• [WHAT IS NEEDED]
Report each of the lines below that contains the word "jest".

========================================

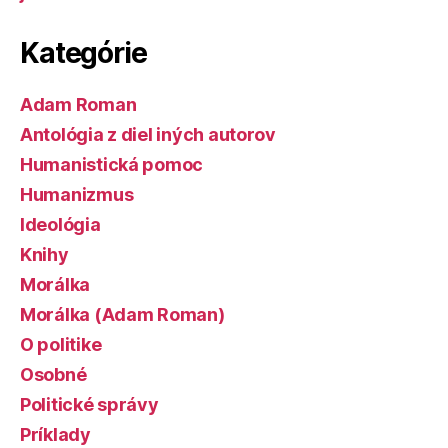
Kategórie
Adam Roman
Antológia z diel iných autorov
Humanistická pomoc
Humanizmus
Ideológia
Knihy
Morálka
Morálka (Adam Roman)
O politike
Osobné
Politické správy
Príklady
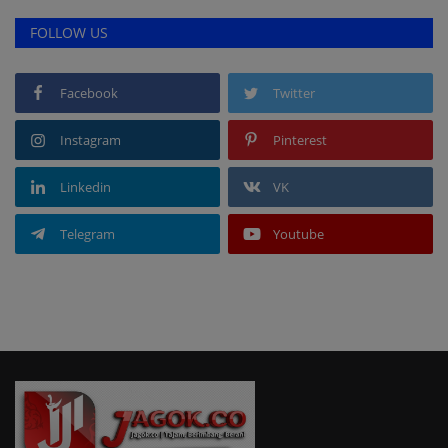
FOLLOW US
Facebook
Twitter
Instagram
Pinterest
Linkedin
VK
Telegram
Youtube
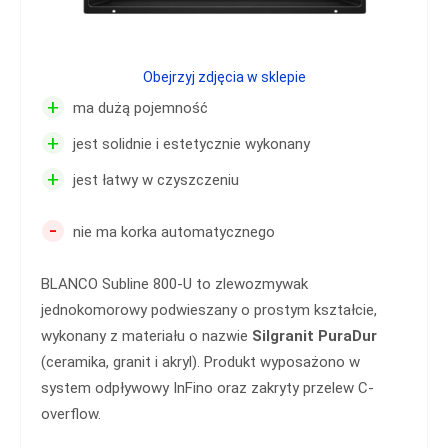
Obejrzyj zdjęcia w sklepie
+
ma dużą pojemność
+
jest solidnie i estetycznie wykonany
+
jest łatwy w czyszczeniu
-
nie ma korka automatycznego
BLANCO Subline 800-U to zlewozmywak
jednokomorowy podwieszany o prostym kształcie,
wykonany z materiału o nazwie
Silgranit PuraDur
(ceramika, granit i akryl). Produkt wyposażono w
system odpływowy InFino oraz zakryty przelew C-
overflow.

========================================

• [EXERCISE ANSWER]
jest solidnie i estetycznie wykonany
jest łatwy w czyszczeniu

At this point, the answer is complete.